**ЗАДАНИЕ 1**
Покажите полностью каждую строку записей, где встречается слово «What».

Будницкий Олег Витальевич - Другая Россия. Исследования по истории русской эмиграции стр 15.

Шрифт
Фон

Маклаков к воззванию, призывавшему к отказу от уплаты налогов и т. п. в ответ на роспуск 1-й Думы, относился отрицательно. Он считал его недопустимым для «конституционной» партии, да и сам роспуск Думы ведь, с точки зрения юридической, был вполне законен. Маклаков даже не явился на первое совещание защитников своих товарищей по партии кадетов, чем вызвал всеобщее недоумение; на последующих совещаниях его присутствие было формальным. Выход из положения он нашел в том, что встал на чисто юридическую точку зрения, не затрагивая вопросов политических, и свою речь построил на том, что нельзя составителей воззвания преследовать как соучастников распространения, чего добивалось обвинение. Это влекло за собой обвинение по другой, более тяжелой статье. Соглашение между составителями и распространителями было не доказано, да его и не существовало на самом деле.

Суть речи Маклакова – характерная для него защита права, законности, причем защита ее от тех, кто, собственно, и должен ее блюсти; однако в данном случае «блюстители» попрали закон в угоду «государственным» интересам и вели дело к заранее предрешенному приговору.

Речь Маклакова произвела потрясающее впечатление на слушателей; председатель Судебной палаты Н. С. Крашенинников признался, что не может больше вести заседание, и ушел из зала, забыв объявить о закрытии заседания. М. М. Винавер, апологет 1-й Думы, политические разногласия которого с Маклаковым едва не привели к разрыву отношений, «сорвался» со своего места и заключил его в объятия. Блестящий юрист Винавер сразу по достоинству оценил речь своего коллеги, хотя в ней ни слова не было сказано в защиту подписавших Выборгское воззвание!

**Записи из источника данных**

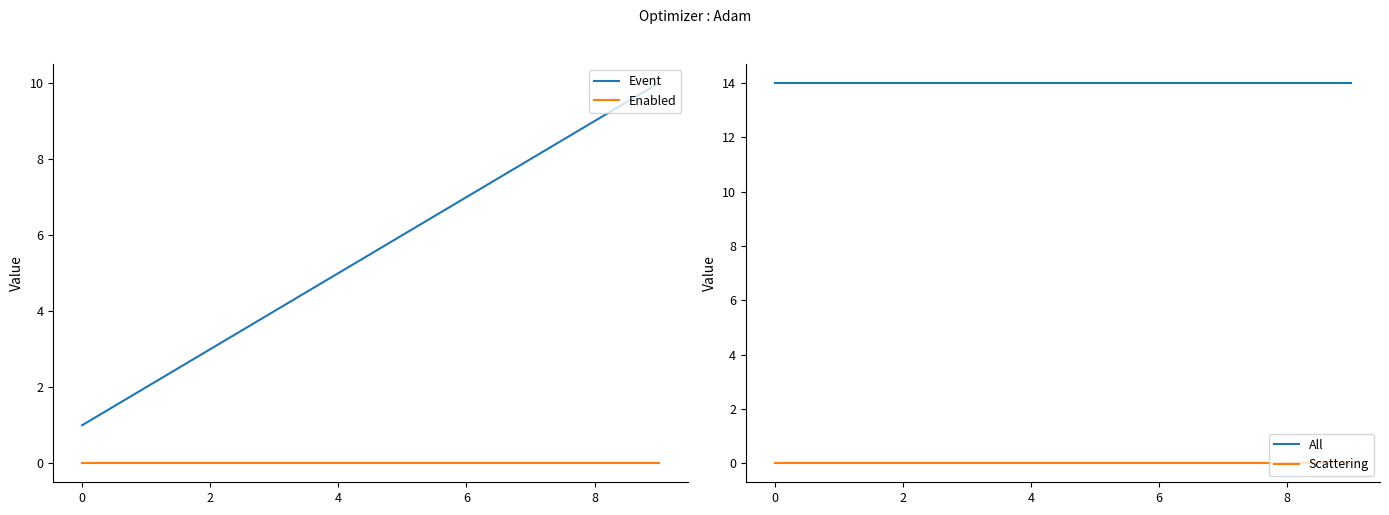

True or false: Event and Enabled cross at least once.

False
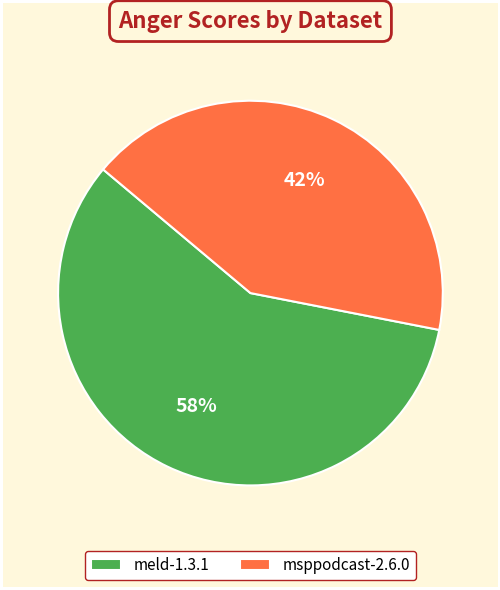

Which slice represents more than half of the pie?

meld-1.3.1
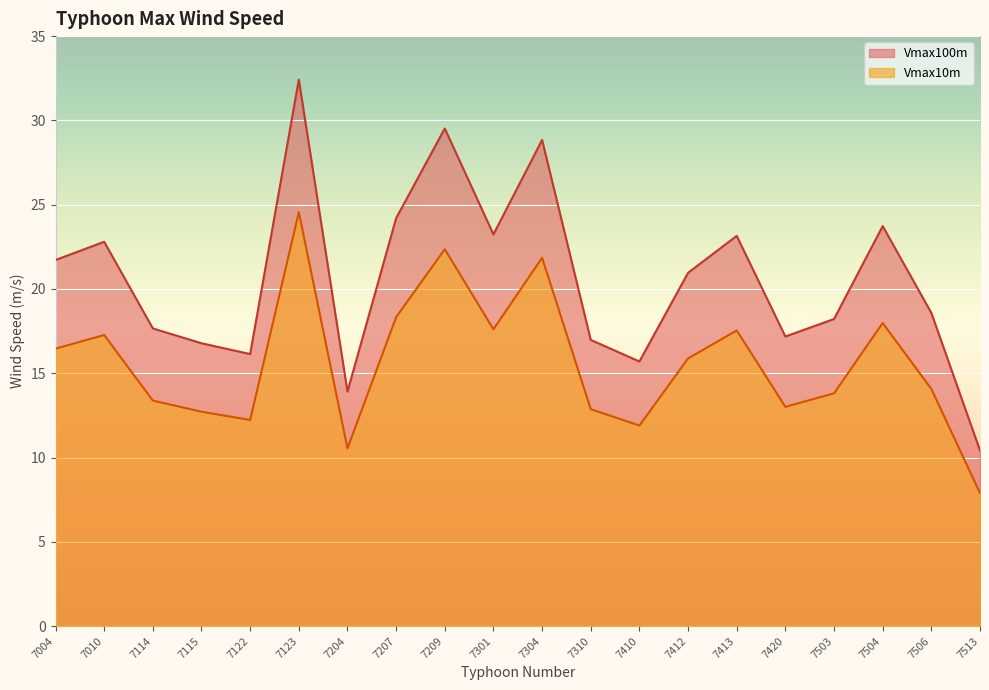

How many lines are shown in the chart?

2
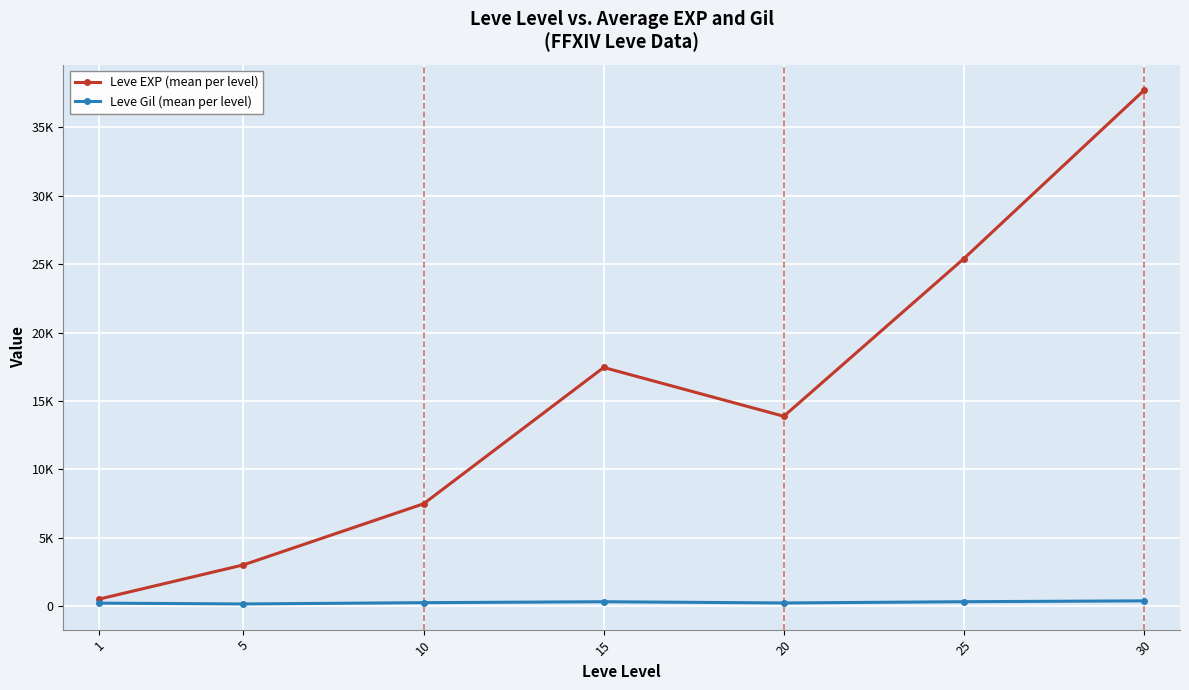

Which series changed the most between 10 and 15?

Leve EXP (mean per level)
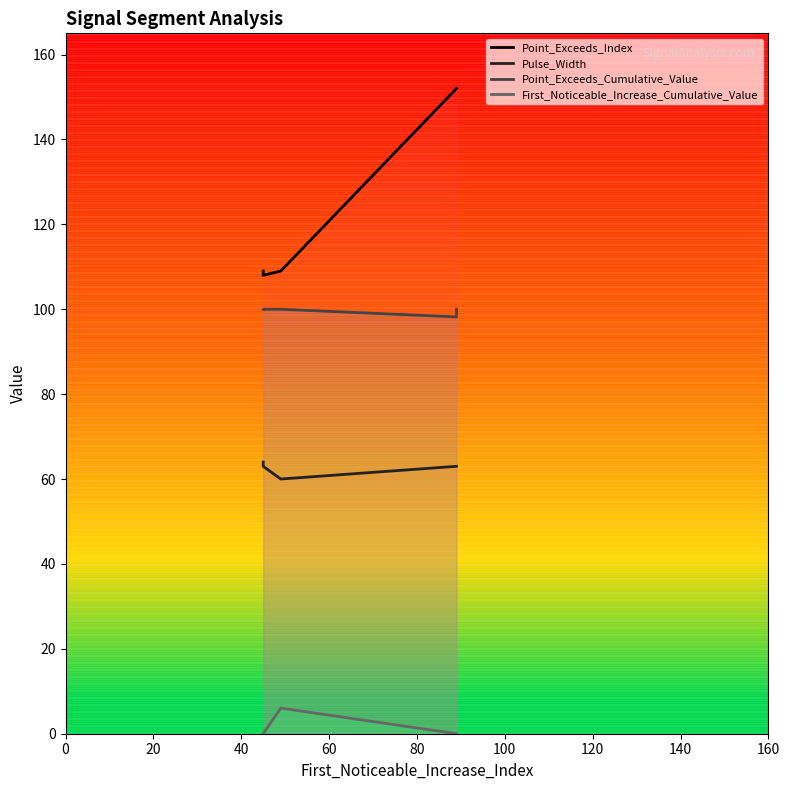

What is the difference between the maximum and minimum values in the Point_Exceeds_Index series?

44.0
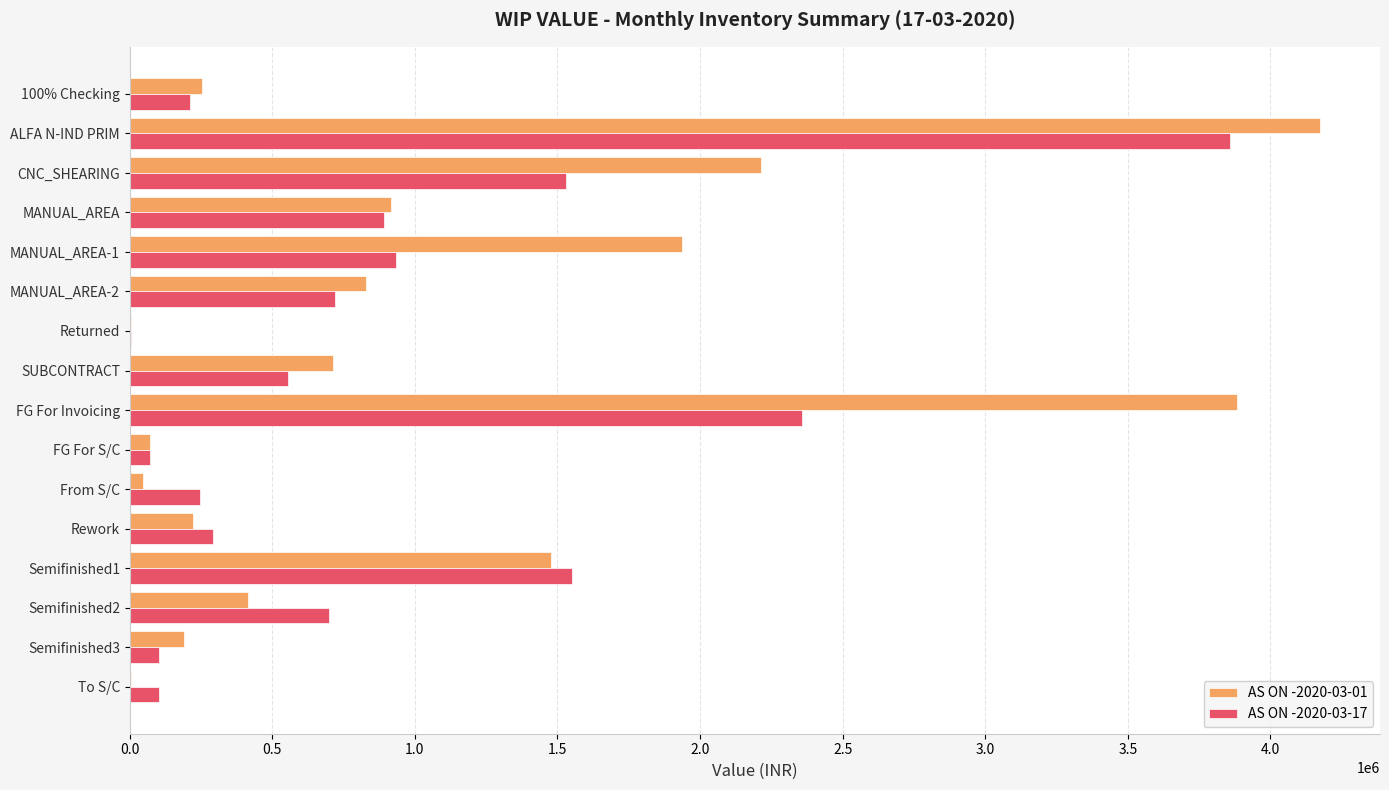

What is the total value across all series at ALFA N-IND PRIM?

8033893.0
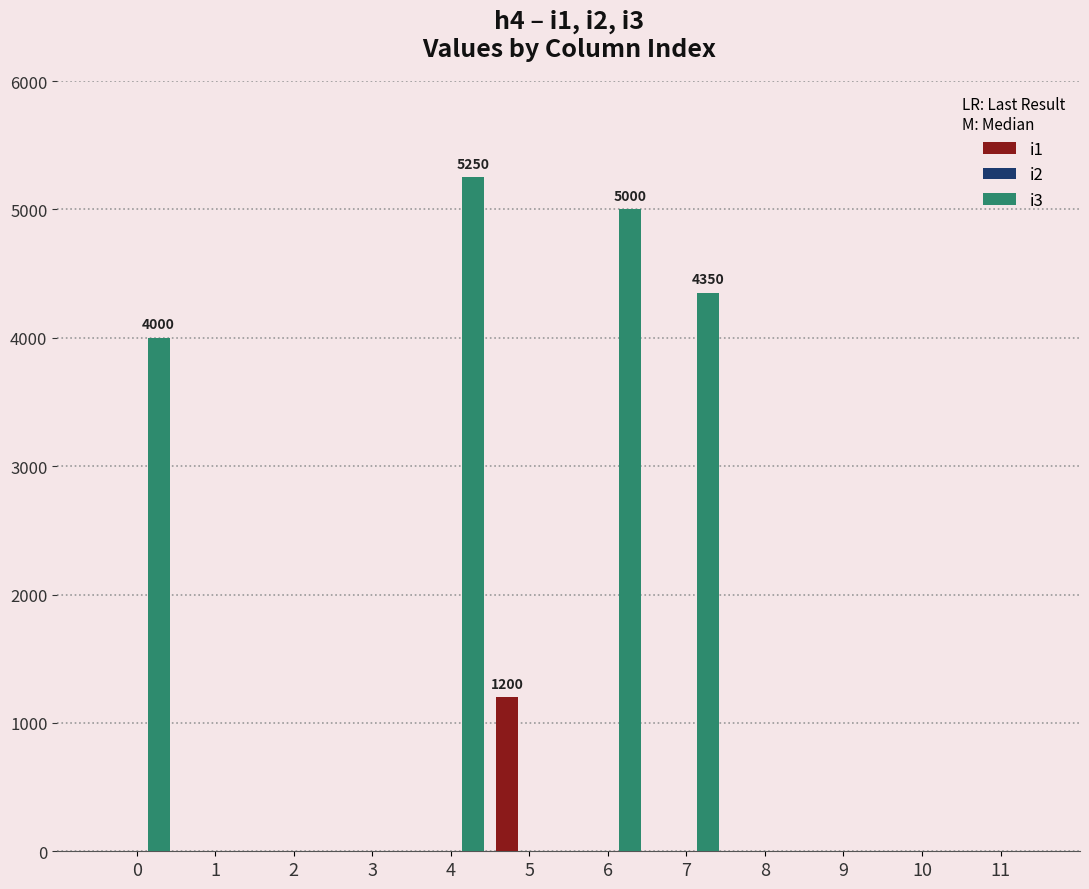

The value of i3 at 7 is 5774. True or false?

False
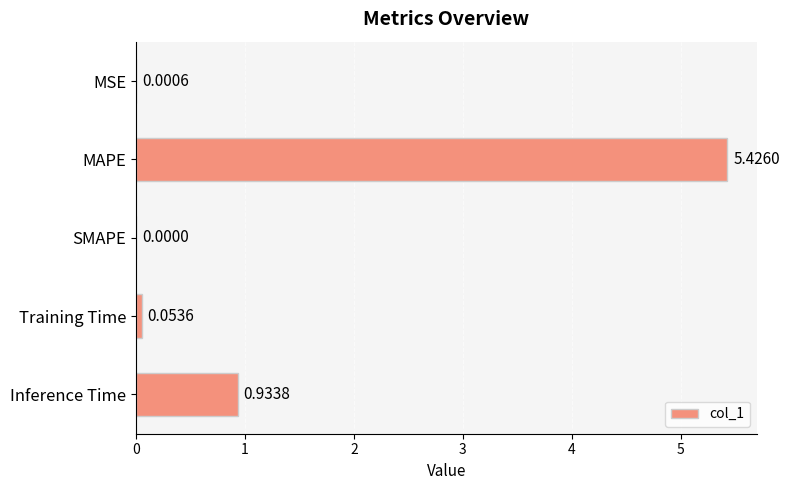

At which label is the value closest to 2?

Inference Time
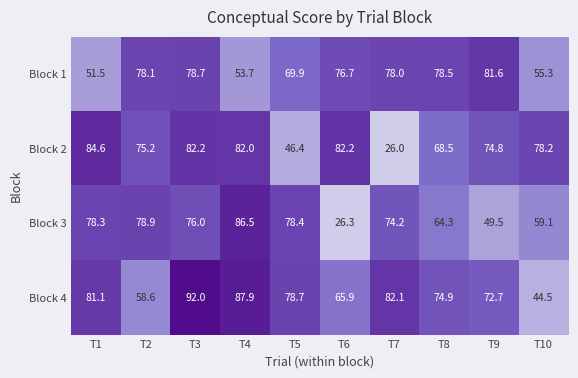

At which label does Block 3 first exceed 76?

T1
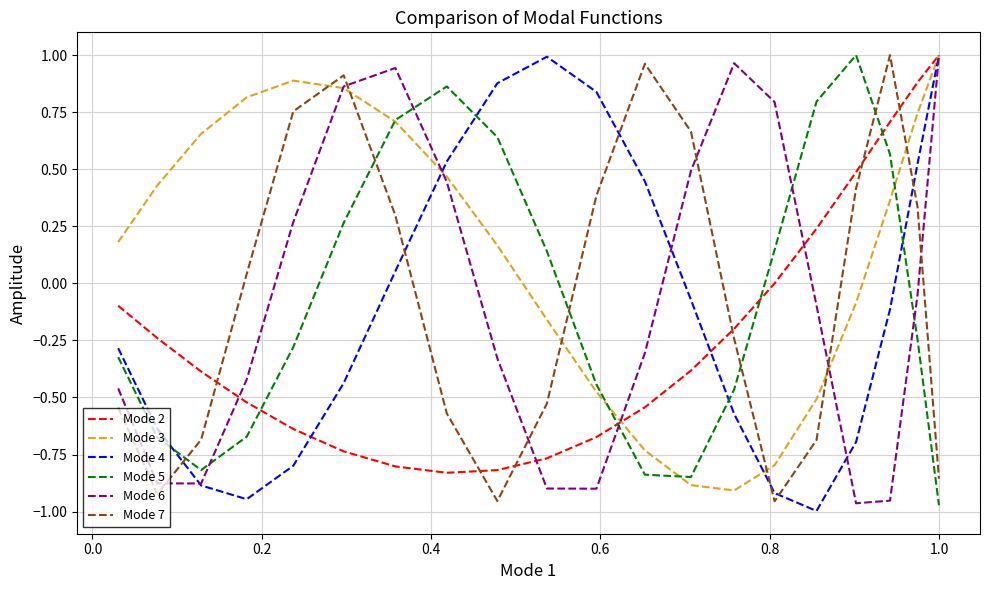

After their last crossing, which series has the higher values: Mode 7 or Mode 5?

Mode 7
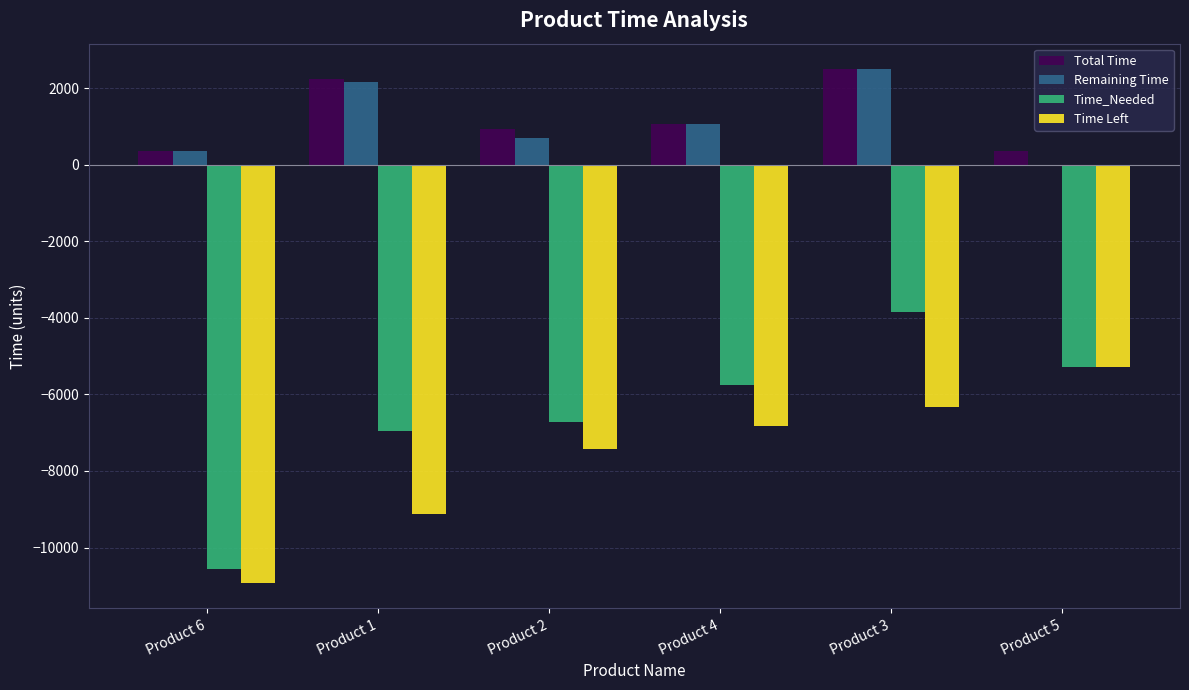

How many values in the Time_Needed series exceed -5760?

2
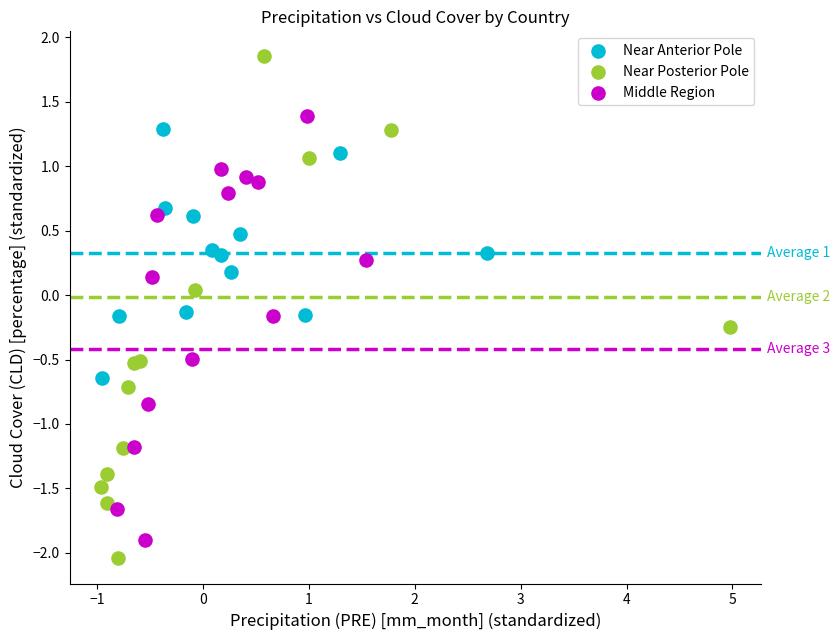

What are all the series names shown in the legend?

Near Anterior Pole, Near Posterior Pole, Middle Region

**ЗАДАНИЕ 2**
Выведите дословно фрагмент текста о речи Маклакова между «Суть речи Маклакова» и «заранее предрешенному приговору.» включительно.

**ПОЛЕ ОТВЕТА 1**
What is the difference between the maximum and minimum values in the Point_Exceeds_Index series?
What is the total value across all series at ALFA N-IND PRIM?
What are all the series names shown in the legend?

**ПОЛЕ ОТВЕТА 2**
Суть речи Маклакова – характерная для него защита права, законности, причем защита ее от тех, кто, собственно, и должен ее блюсти; однако в данном случае «блюстители» попрали закон в угоду «государственным» интересам и вели дело к заранее предрешенному приговору.